There’s another way publishers need to change their thinking around marketing, and that also will require some “adjustment” of author expectations. In the pre-digital age, the primary purpose of marketing for most titles was to help the sales force get the requisite number of copies in place at retail for a Big Bang on publication date. That meant that the largest and most persuasive possible plan needed to be thoroughly articulated before reps hit the stores, and that would be some months before the books would be available.

That approach may still make the most sense to be persuasive to the creators and the channels, but it is not the right way to approach consumer marketing anymore. As Peter McCarthy, the champion digital marketer who is helping us organize our PLC/DBW Marketing Conference has explained to me, it can be a tough selling job to convince an agent that a sustained digital effort, course-corrected as it goes, will be as valuable in driving sales as a big ad in a recognized vehicle that costs several times as much would be. Is the publisher doing the right thing or just trying to save money?
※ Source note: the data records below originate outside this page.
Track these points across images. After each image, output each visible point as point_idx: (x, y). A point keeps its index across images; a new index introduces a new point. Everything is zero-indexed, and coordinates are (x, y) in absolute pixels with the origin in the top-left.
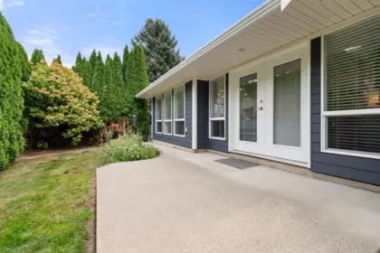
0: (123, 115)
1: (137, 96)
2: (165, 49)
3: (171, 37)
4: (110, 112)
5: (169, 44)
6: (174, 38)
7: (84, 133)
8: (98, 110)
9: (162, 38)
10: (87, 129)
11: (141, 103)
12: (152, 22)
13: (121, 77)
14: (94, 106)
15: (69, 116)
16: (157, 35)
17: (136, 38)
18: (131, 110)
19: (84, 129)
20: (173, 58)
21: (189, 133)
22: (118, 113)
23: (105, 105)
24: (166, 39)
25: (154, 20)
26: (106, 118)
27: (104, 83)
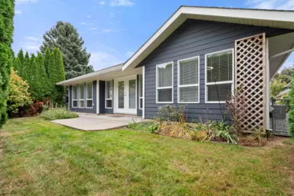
0: (46, 96)
1: (57, 84)
2: (74, 47)
3: (79, 38)
4: (37, 94)
5: (77, 43)
6: (81, 39)
7: (20, 108)
8: (28, 92)
9: (71, 39)
10: (22, 105)
11: (60, 88)
12: (62, 24)
13: (44, 70)
14: (26, 90)
15: (12, 96)
16: (67, 35)
17: (47, 34)
18: (52, 93)
19: (20, 105)
20: (81, 54)
21: (95, 106)
22: (43, 95)
23: (33, 89)
24: (74, 40)
25: (64, 22)
26: (34, 98)
27: (32, 74)
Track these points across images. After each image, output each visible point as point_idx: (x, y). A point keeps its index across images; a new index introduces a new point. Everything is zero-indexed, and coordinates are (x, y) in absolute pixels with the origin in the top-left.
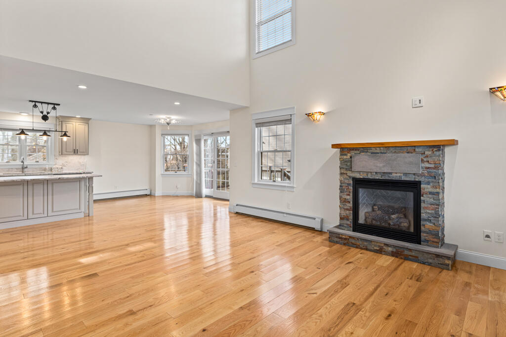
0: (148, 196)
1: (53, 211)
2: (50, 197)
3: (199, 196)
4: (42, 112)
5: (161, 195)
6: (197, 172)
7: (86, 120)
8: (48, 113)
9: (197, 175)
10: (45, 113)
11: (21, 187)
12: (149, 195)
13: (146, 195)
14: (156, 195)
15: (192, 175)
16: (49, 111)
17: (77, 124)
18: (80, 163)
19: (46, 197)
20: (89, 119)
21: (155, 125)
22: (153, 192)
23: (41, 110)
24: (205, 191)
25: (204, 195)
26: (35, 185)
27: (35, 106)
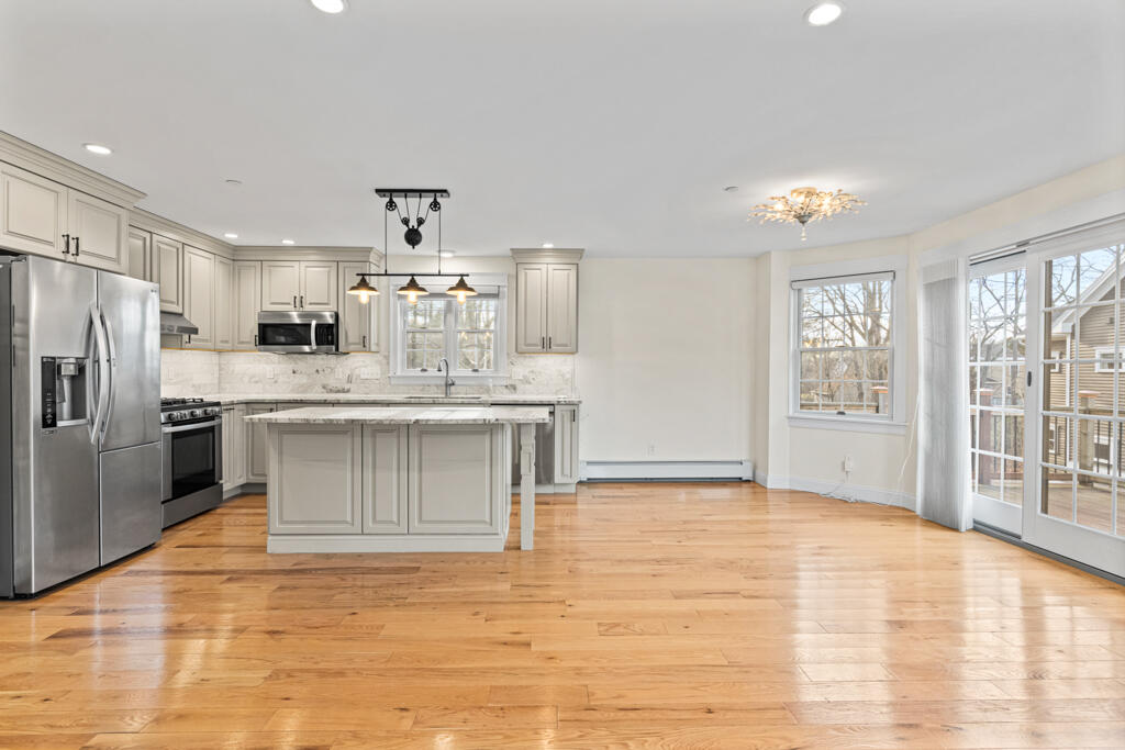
0: (745, 485)
1: (420, 520)
2: (414, 475)
3: (941, 519)
4: (406, 222)
5: (787, 486)
6: (932, 416)
7: (573, 256)
8: (421, 222)
9: (932, 429)
10: (413, 223)
11: (347, 440)
12: (748, 481)
13: (740, 481)
14: (769, 486)
15: (909, 427)
16: (422, 215)
17: (551, 267)
18: (563, 376)
19: (404, 474)
20: (579, 253)
21: (769, 253)
22: (760, 473)
23: (404, 215)
24: (971, 503)
25: (966, 522)
26: (378, 434)
27: (391, 205)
You can excuse an author or agent for considering that possibility.

And this raises another way publishing practice is going to have to change in the digital age. If marketing efforts become less about an initial burst of activity to get big inventory placements and “orbital velocity” right after publication date and more about systematically building on what is proven to work as the book lives in the marketplace, then budgeting is going to have to change even more dramatically than the suggestion I made to the client would require.
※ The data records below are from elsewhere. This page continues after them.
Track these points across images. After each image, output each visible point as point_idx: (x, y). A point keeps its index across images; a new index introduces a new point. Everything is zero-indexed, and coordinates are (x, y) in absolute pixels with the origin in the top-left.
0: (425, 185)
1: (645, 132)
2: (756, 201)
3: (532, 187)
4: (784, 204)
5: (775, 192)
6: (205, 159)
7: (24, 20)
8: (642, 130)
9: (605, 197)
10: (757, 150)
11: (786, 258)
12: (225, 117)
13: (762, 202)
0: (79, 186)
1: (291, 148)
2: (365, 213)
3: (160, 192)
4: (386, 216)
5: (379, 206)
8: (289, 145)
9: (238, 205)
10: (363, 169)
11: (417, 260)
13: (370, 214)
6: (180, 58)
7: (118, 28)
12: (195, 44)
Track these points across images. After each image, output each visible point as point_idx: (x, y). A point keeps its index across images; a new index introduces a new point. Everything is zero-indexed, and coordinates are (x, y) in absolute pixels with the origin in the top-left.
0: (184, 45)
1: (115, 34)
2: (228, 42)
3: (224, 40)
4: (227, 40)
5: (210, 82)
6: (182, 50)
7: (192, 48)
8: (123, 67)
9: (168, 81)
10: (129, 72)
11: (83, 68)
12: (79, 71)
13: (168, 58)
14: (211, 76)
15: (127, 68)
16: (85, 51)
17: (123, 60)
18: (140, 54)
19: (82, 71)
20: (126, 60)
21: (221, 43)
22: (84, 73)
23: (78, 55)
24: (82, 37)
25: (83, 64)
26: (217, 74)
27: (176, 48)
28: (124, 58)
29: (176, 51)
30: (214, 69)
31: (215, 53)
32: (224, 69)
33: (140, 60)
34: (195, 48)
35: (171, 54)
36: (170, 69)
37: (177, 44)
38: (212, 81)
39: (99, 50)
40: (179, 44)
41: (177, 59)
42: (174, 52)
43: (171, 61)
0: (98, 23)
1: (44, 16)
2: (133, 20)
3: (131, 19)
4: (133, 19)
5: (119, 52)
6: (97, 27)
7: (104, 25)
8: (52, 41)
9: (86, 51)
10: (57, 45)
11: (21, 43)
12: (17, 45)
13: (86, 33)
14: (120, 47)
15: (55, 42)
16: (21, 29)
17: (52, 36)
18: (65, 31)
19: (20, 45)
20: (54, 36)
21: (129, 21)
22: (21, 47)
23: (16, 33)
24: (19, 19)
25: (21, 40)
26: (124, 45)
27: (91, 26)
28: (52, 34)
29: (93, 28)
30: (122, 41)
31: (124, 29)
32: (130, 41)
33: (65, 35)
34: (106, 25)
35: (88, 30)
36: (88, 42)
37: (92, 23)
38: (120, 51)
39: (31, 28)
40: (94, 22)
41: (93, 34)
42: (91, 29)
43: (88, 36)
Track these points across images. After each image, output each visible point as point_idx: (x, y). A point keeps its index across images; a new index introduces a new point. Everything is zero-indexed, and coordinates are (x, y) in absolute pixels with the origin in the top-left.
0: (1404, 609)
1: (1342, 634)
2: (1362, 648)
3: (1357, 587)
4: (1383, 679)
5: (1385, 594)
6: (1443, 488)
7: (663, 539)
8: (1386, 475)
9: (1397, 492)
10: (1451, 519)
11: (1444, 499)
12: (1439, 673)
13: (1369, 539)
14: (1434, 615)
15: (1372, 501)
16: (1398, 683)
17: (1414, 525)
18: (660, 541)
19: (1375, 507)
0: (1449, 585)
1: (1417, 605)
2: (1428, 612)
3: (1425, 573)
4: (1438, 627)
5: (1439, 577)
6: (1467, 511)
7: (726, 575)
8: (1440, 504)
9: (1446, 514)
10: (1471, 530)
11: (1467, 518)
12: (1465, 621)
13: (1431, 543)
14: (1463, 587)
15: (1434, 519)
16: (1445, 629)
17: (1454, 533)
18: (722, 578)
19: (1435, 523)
What is the right amount to spend on a book becomes clear only as you do the spending, read the results, and respond to them. Some things will work so well that they are essentially self-liquidating; they become marketing investments that rapidly pay for themselves. In those circumstances, whatever the budget says, you’d be unwise to terminate them as long as that remained the case. Similarly, you may discover things in marketing Title A, new this year, that tells you something that might work effectively for Titles J, T, and X, which were published in the near or distant past. J, T, and X don’t have marketing budgets in most of today’s publishing environments.

And digital marketing efforts often make the most sense when they support a range of titles. After all, since a big part of the cost is finding the “right” audience and how to reach them, once you’ve done that, you’d want to benefit across the range of an author’s output or across several topical titles that have the same audience. That’s not the way publishers have historically budgeted their marketing dollars.
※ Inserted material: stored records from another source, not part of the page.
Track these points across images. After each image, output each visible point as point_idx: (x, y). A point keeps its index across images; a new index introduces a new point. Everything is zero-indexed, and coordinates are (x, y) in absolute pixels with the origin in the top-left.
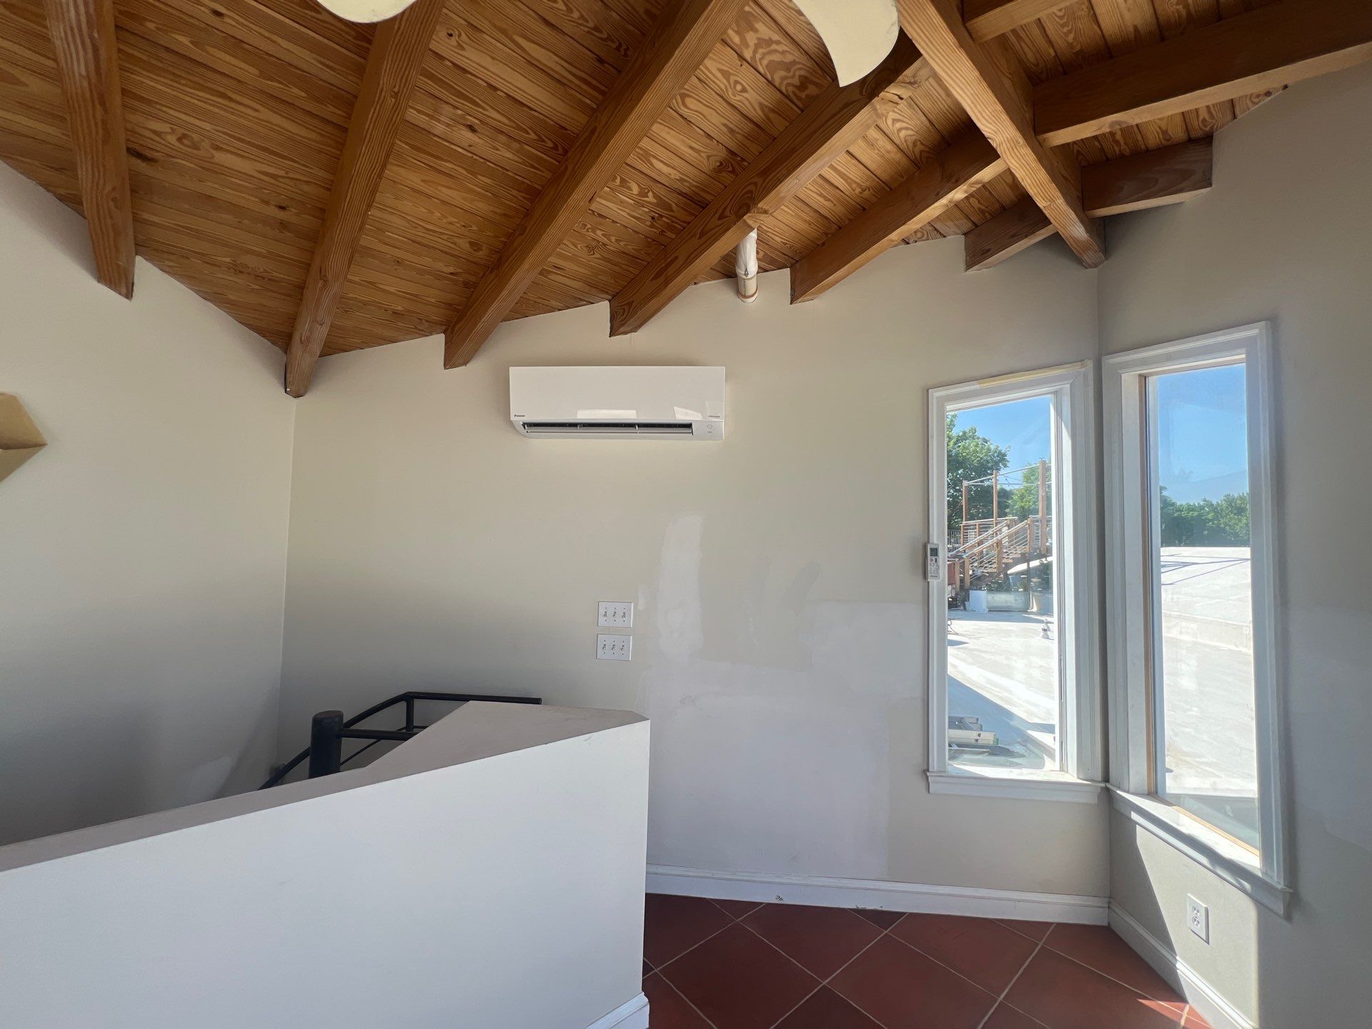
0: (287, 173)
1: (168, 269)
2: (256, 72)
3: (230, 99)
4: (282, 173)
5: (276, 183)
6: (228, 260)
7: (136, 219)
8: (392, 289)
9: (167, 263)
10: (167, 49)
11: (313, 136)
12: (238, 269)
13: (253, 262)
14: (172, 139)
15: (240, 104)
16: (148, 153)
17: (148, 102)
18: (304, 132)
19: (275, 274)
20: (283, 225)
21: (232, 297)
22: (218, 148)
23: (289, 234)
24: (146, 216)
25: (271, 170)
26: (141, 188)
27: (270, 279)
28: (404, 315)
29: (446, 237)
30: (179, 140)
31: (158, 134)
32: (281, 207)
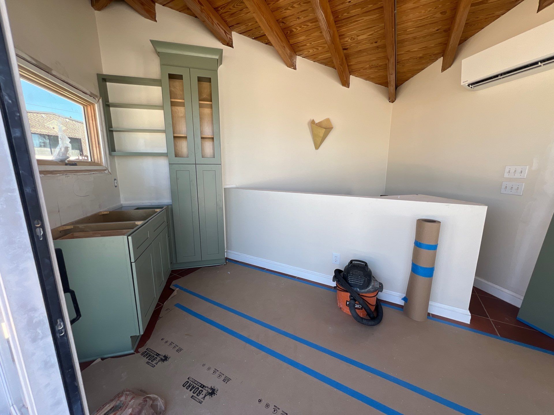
0: (374, 31)
1: (357, 76)
2: (360, 9)
3: (358, 21)
5: (373, 36)
6: (368, 66)
7: (348, 66)
8: (416, 49)
9: (356, 74)
10: (344, 19)
11: (378, 15)
12: (371, 68)
13: (374, 63)
14: (349, 41)
15: (359, 20)
16: (346, 47)
17: (343, 35)
18: (375, 16)
19: (380, 64)
20: (378, 47)
21: (372, 77)
22: (358, 36)
23: (380, 49)
24: (350, 64)
25: (370, 33)
26: (347, 57)
27: (379, 66)
28: (423, 57)
29: (429, 17)
30: (351, 40)
31: (347, 41)
32: (376, 42)
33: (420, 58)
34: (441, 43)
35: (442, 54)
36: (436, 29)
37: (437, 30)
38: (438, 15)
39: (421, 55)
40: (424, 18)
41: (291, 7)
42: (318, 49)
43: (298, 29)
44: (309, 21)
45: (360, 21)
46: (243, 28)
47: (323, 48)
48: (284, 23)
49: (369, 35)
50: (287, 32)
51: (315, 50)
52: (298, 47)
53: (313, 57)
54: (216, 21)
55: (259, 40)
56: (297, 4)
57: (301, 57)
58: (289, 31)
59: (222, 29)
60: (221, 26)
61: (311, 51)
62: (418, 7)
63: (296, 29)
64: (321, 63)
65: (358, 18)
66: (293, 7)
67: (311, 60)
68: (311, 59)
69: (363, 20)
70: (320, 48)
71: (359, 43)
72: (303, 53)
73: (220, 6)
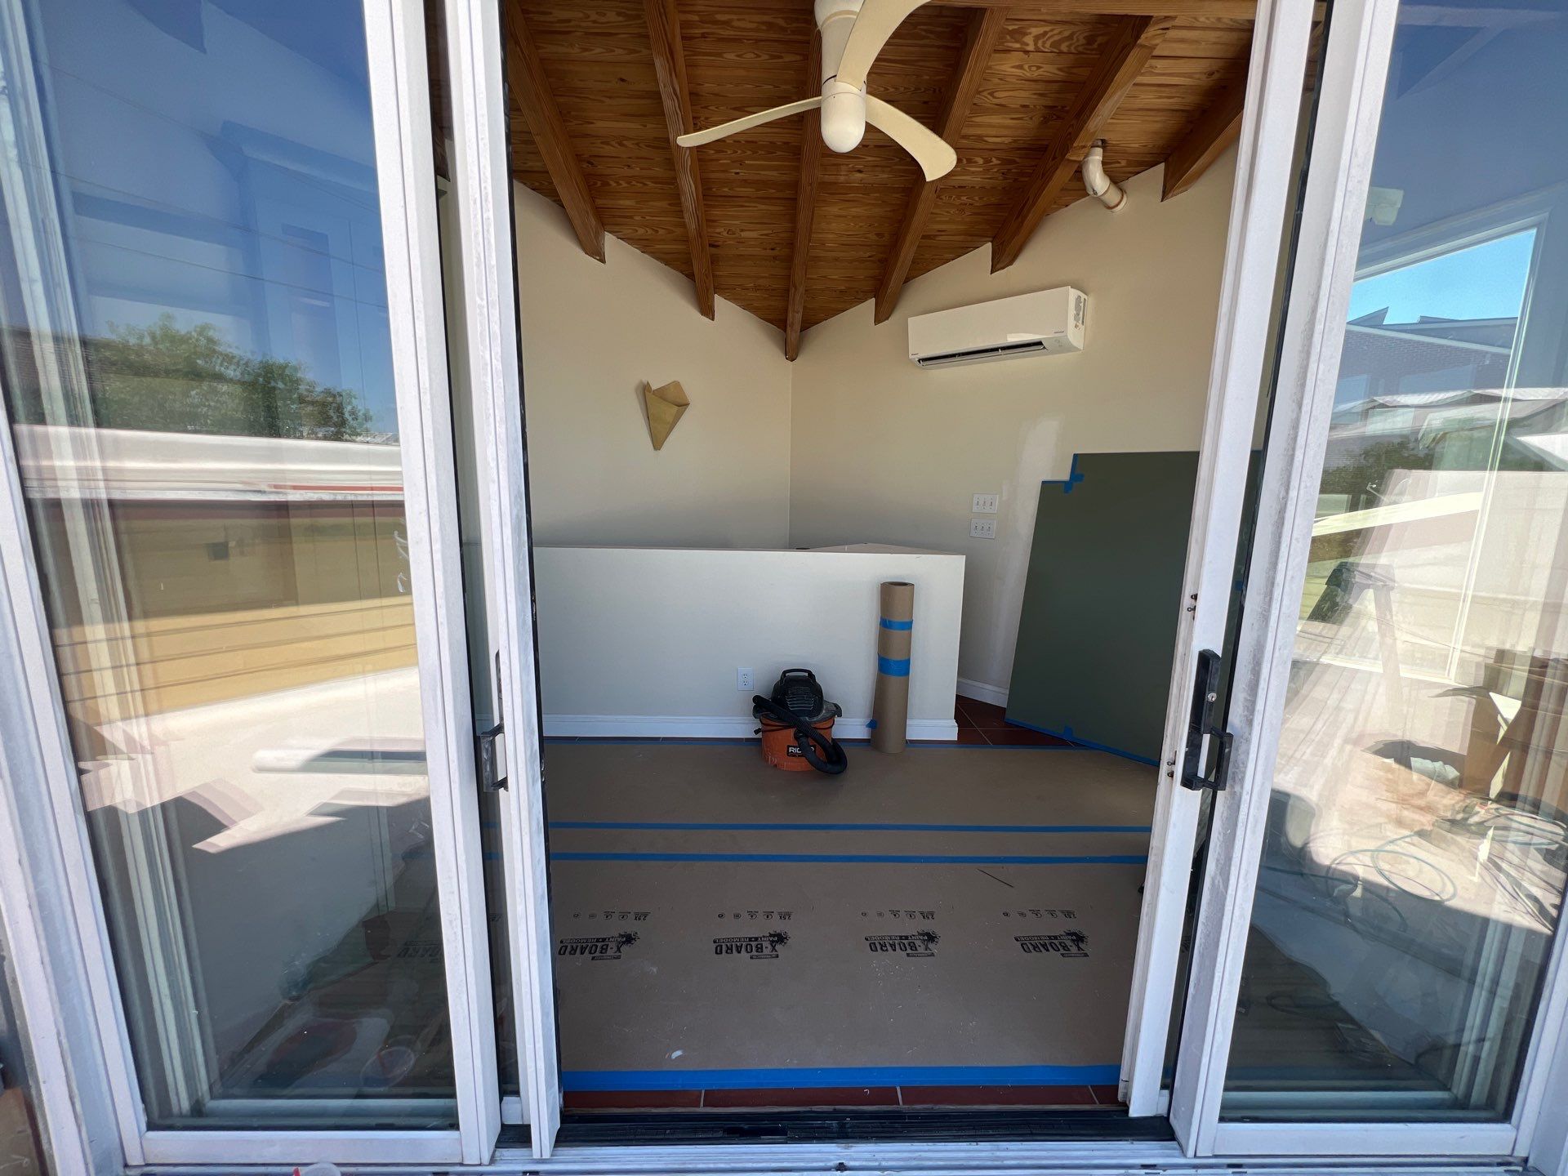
0: (772, 231)
1: (726, 297)
2: (753, 190)
4: (770, 232)
6: (752, 285)
7: (713, 276)
8: (835, 277)
9: (727, 294)
10: (721, 196)
11: (782, 208)
12: (757, 289)
13: (763, 282)
14: (725, 234)
15: (749, 207)
16: (716, 244)
17: (716, 221)
18: (777, 208)
19: (774, 286)
20: (775, 258)
21: (755, 305)
22: (742, 230)
23: (777, 262)
24: (718, 273)
25: (766, 232)
26: (715, 260)
27: (772, 290)
28: (845, 292)
29: (860, 235)
30: (727, 233)
31: (719, 233)
32: (772, 249)
33: (842, 291)
35: (875, 293)
36: (868, 254)
37: (869, 257)
38: (873, 237)
39: (843, 288)
40: (852, 235)
41: (618, 143)
42: (657, 231)
43: (621, 185)
44: (650, 178)
45: (751, 209)
47: (669, 233)
48: (592, 164)
49: (762, 235)
50: (596, 184)
51: (650, 231)
52: (614, 216)
53: (645, 245)
56: (633, 142)
57: (614, 238)
58: (599, 183)
61: (641, 231)
62: (845, 216)
63: (617, 183)
64: (657, 259)
65: (746, 202)
66: (621, 144)
67: (637, 249)
68: (639, 247)
69: (755, 209)
70: (661, 232)
71: (741, 242)
72: (621, 231)
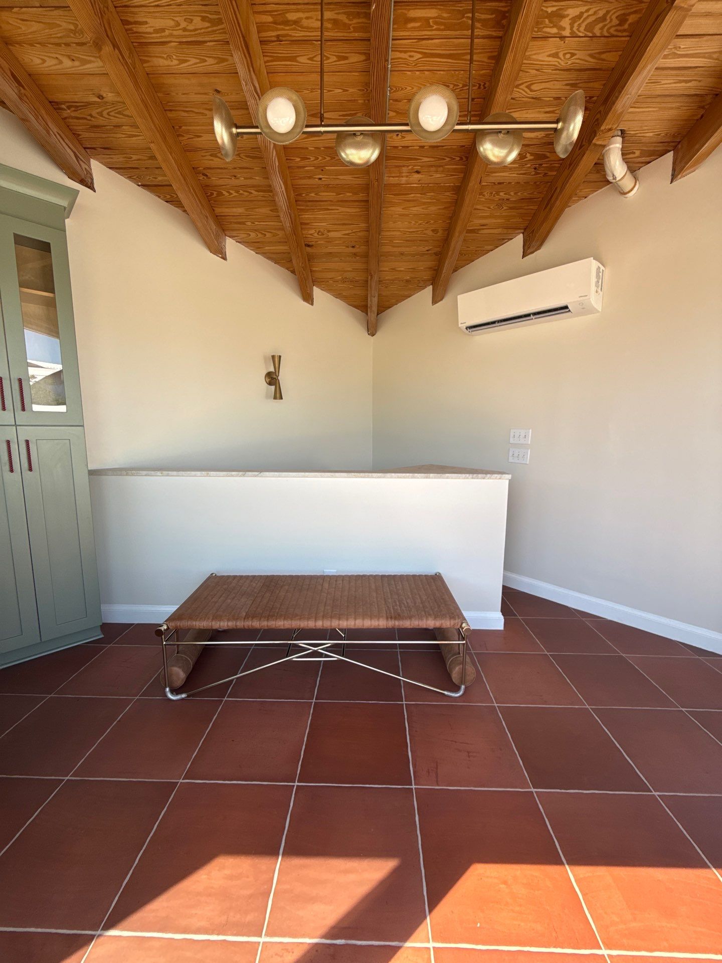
0: (352, 231)
1: (322, 288)
2: (335, 194)
3: (329, 210)
4: (350, 231)
5: (348, 237)
6: (340, 278)
7: (311, 271)
8: (402, 269)
9: (323, 286)
10: (309, 201)
11: (357, 210)
12: (344, 281)
13: (349, 275)
14: (316, 235)
16: (310, 244)
17: (307, 224)
18: (354, 210)
19: (357, 278)
20: (355, 255)
21: (344, 294)
22: (329, 231)
23: (358, 258)
24: (314, 269)
25: (347, 232)
26: (310, 258)
27: (356, 281)
28: (410, 281)
29: (420, 232)
30: (318, 234)
31: (312, 234)
32: (353, 247)
33: (407, 281)
34: (430, 268)
35: (431, 282)
36: (427, 248)
37: (427, 251)
38: (430, 233)
39: (408, 278)
40: (414, 232)
42: (265, 235)
43: (232, 194)
44: (253, 186)
45: (333, 211)
46: (118, 159)
47: (274, 236)
48: (207, 176)
49: (343, 235)
50: (212, 194)
51: (260, 235)
53: (256, 246)
54: (54, 129)
55: (152, 191)
57: (234, 241)
58: (215, 193)
59: (69, 147)
60: (67, 141)
61: (253, 235)
62: (407, 215)
63: (228, 192)
64: (269, 258)
65: (331, 205)
67: (251, 250)
68: (252, 248)
69: (337, 211)
70: (268, 235)
71: (329, 241)
72: (238, 235)
73: (68, 102)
In McCarthy’s view, marketing breaks into three big buckets: B2B, B2C known, and B2C unknown. In the paradigm of my Three Cs, creators and channels are B2B and the consumers are the known (a publisher’s own database of consumers, for example) and unknown (buying a Facebook ad). But, however you frame it, old thinking must yield to new; old distinctions between marketing and sales will be increasingly irrelevant; and budgeting for marketing needs to be completely rethought.

The modern marketing challenge returns us to what we consider the core themes of “scale” and “vertical” and reminds us, again, that marketing one title at a time according to the old-fashioned playbook is not a winning strategy in the future.